*** Opening of Records for the task ***
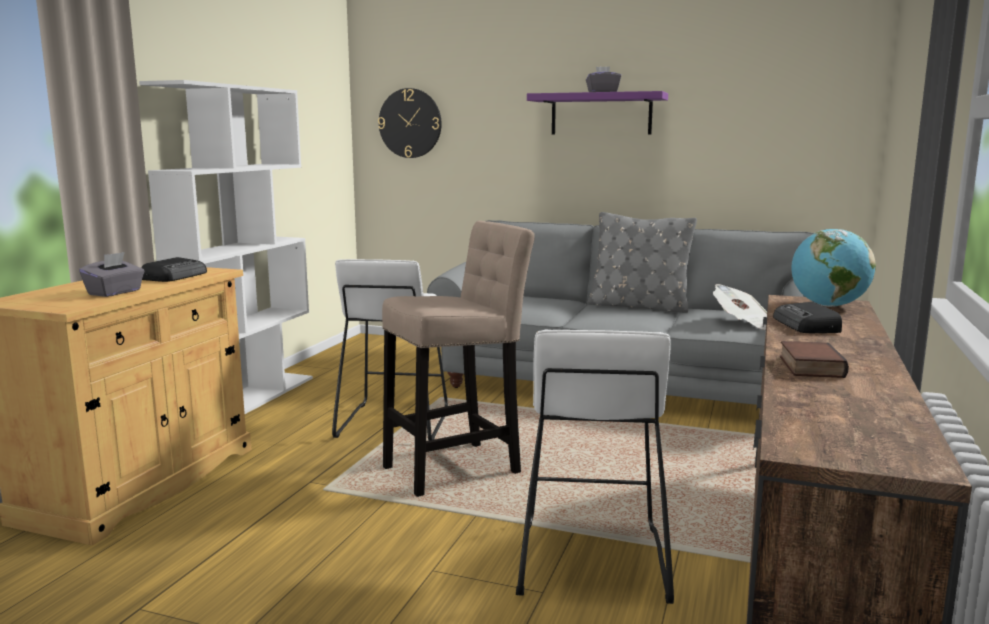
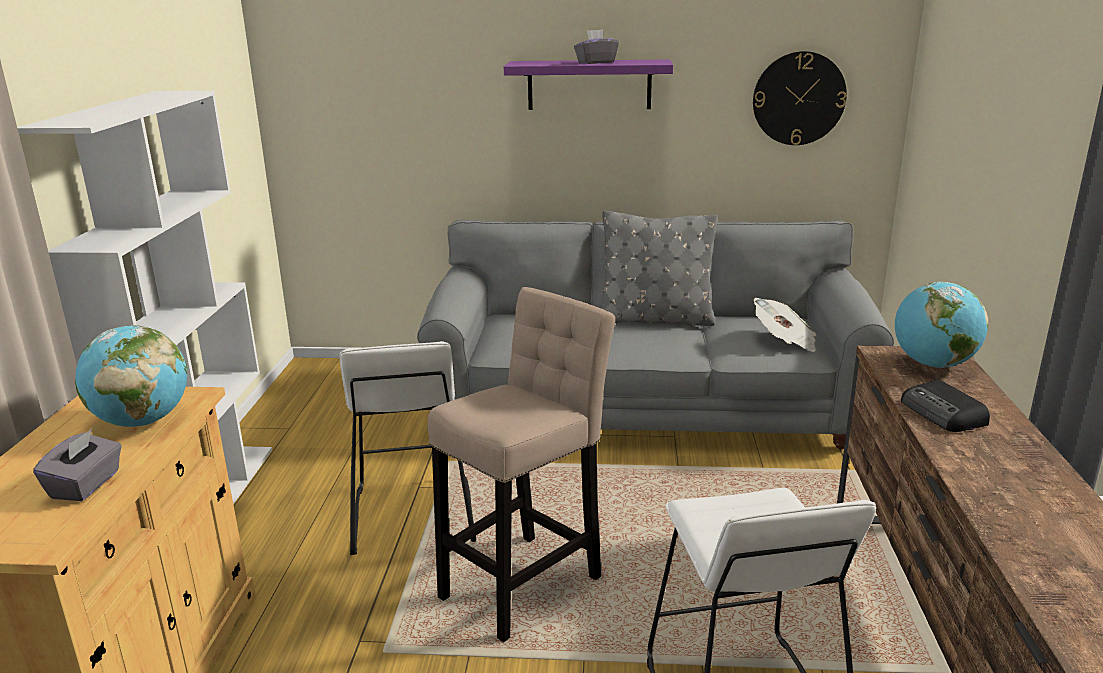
camera: 15 degrees left, 10 degrees up
(175, 276) = (142, 421): radio -> globe
(410, 123) = (339, 96): wall clock -> wall clock (798, 98)
(808, 366) = (1007, 508): book -> none

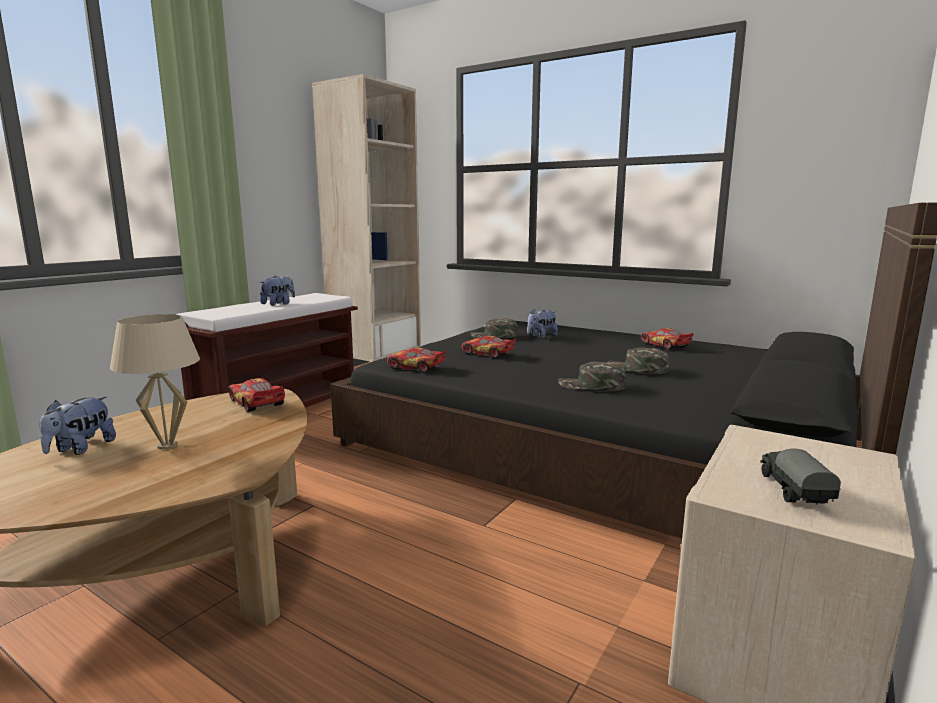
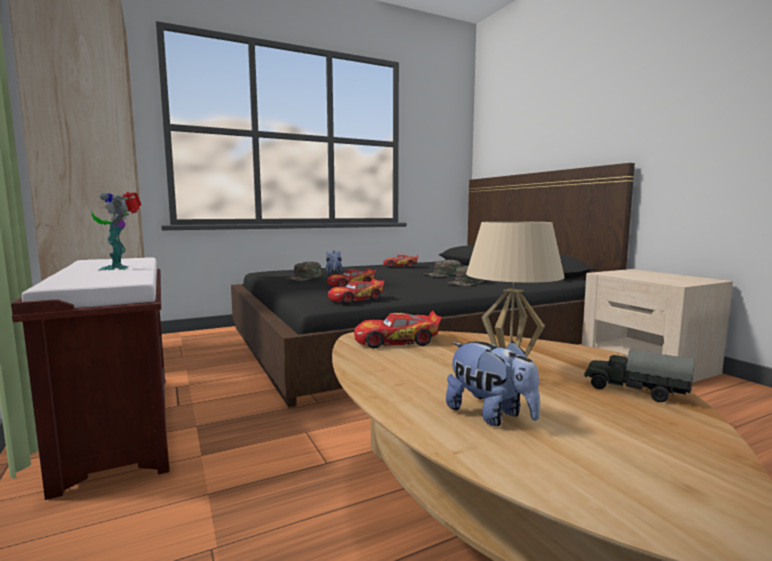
camera: 60 degrees left, 5 degrees down
(278, 304) = (119, 268): plush toy -> toy robot
(792, 491) = (674, 279): toy truck -> toy truck (634, 391)

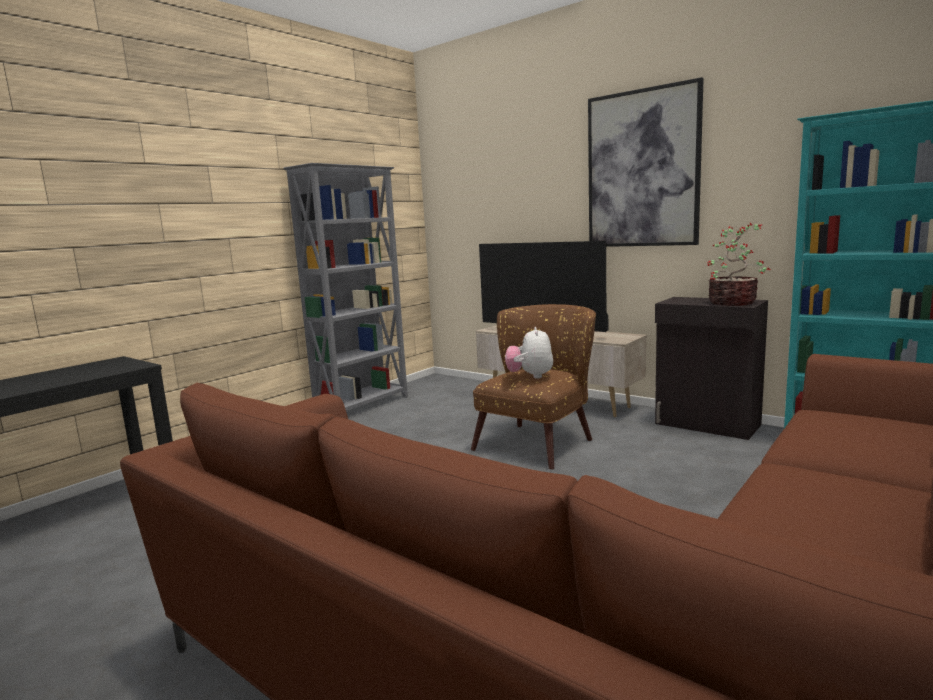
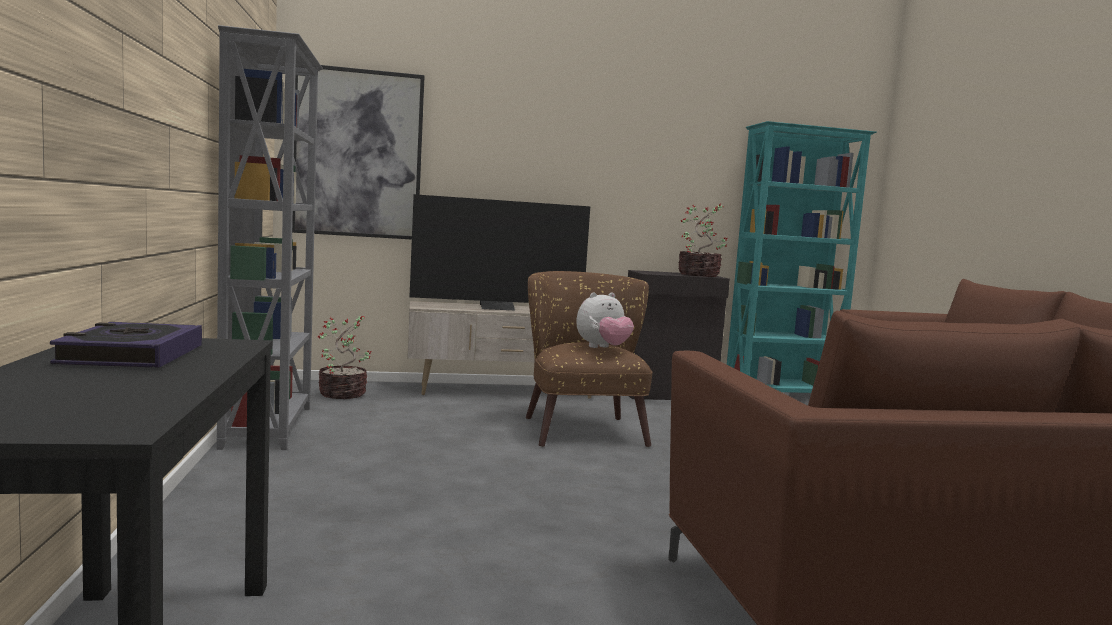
camera: 50 degrees left, 5 degrees down
(84, 370) = (131, 355): none -> book
(448, 389) = (343, 394): none -> potted plant
(530, 376) = (603, 348): plush toy -> plush toy turned 75 degrees counterclockwise
(642, 169) = (602, 138): picture -> picture (358, 154)

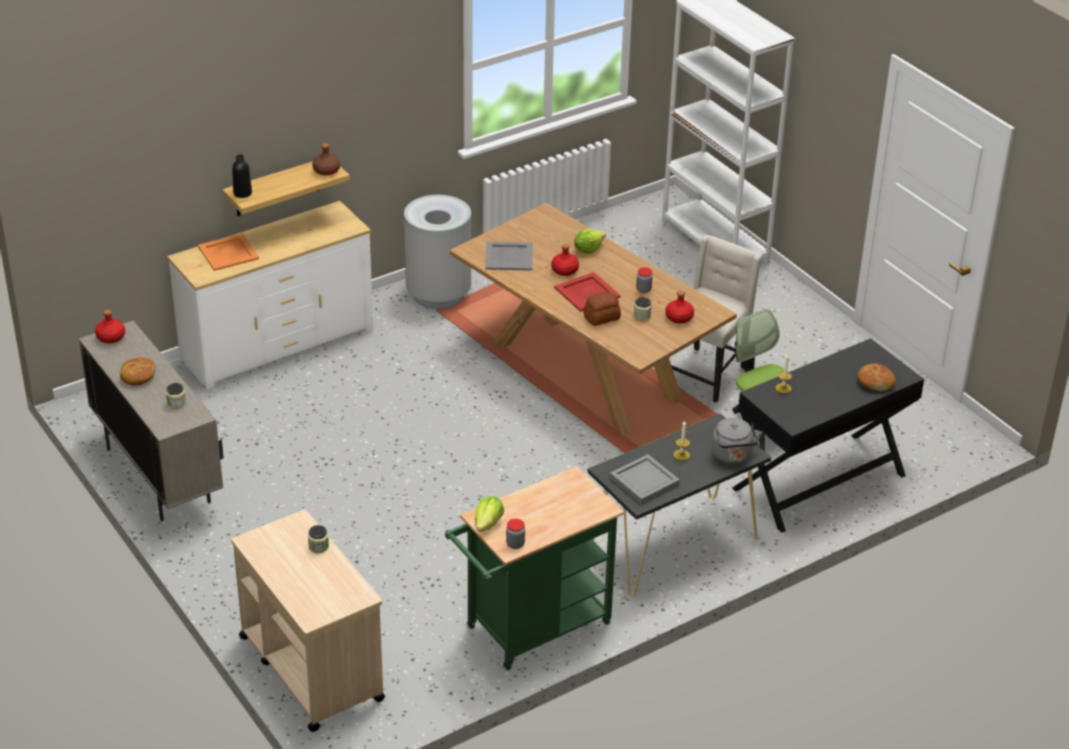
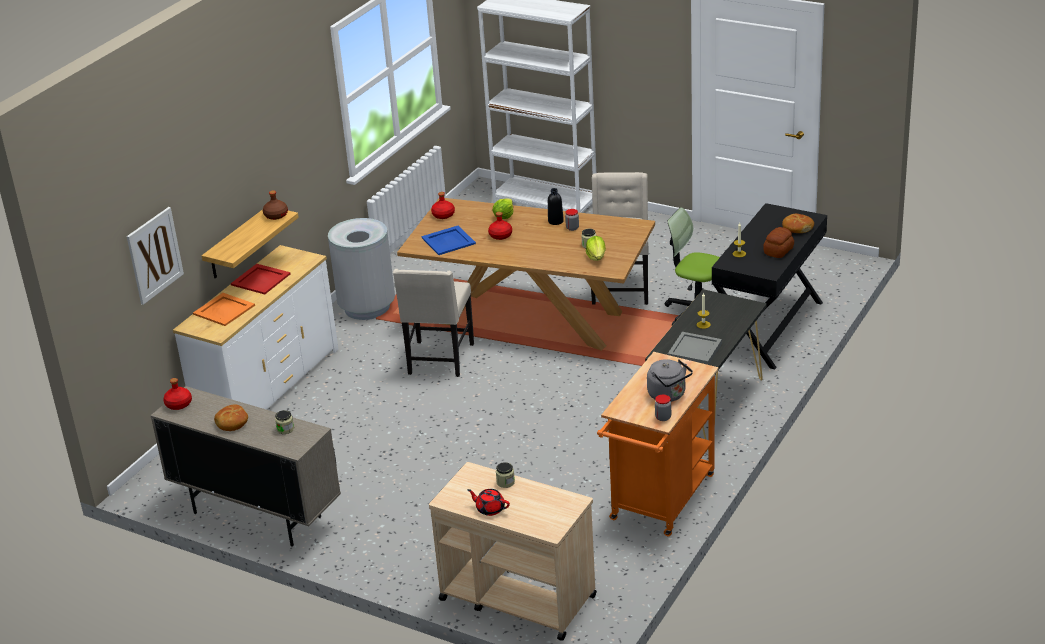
camera: 25 degrees left, 5 degrees down
(155, 176) = (154, 255): none -> picture
(242, 193) = (222, 252): black bottle -> black bottle (555, 221)
(279, 568) = (490, 509): none -> red teapot
(457, 381) = (439, 360): none -> beige chair
(488, 524) = (629, 412): lettuce -> lettuce (596, 257)
(508, 256) = (448, 241): grey tray -> blue tray
(531, 630) = (660, 502): green cart -> orange cart
(586, 292) = (532, 244): red tray -> red tray (260, 279)
(602, 317) = (561, 256): bread -> bread (779, 251)
(679, 318) = (617, 237): red bottle -> red bottle (443, 215)
(732, 456) = (740, 312): grey kettle -> grey kettle (668, 395)

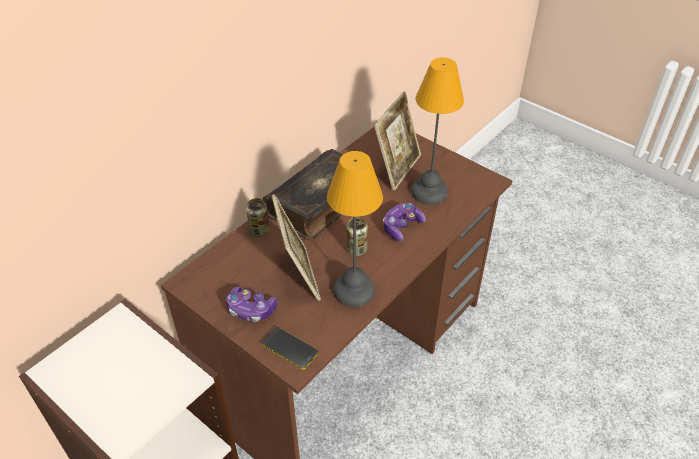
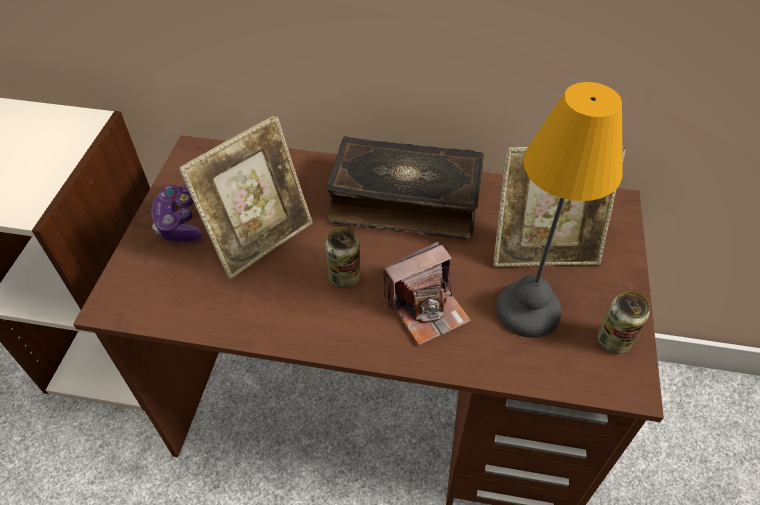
camera: 60 degrees right, 5 degrees up
(259, 231) = (313, 170): can -> can (613, 340)
(289, 348) = (136, 286): phone -> none
(355, 290) = (268, 309): table lamp -> none
(402, 227) = (426, 308): game controller -> camera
*** Close of Records for the task ***
Problem to work on:
Scan the entries above and copy each line where "degrees" occurs.

Solution to this task:
camera: 15 degrees left, 10 degrees up
camera: 60 degrees left, 5 degrees down
camera: 50 degrees left, 5 degrees down
(530, 376) = (603, 348): plush toy -> plush toy turned 75 degrees counterclockwise
camera: 25 degrees left, 5 degrees down
camera: 60 degrees right, 5 degrees up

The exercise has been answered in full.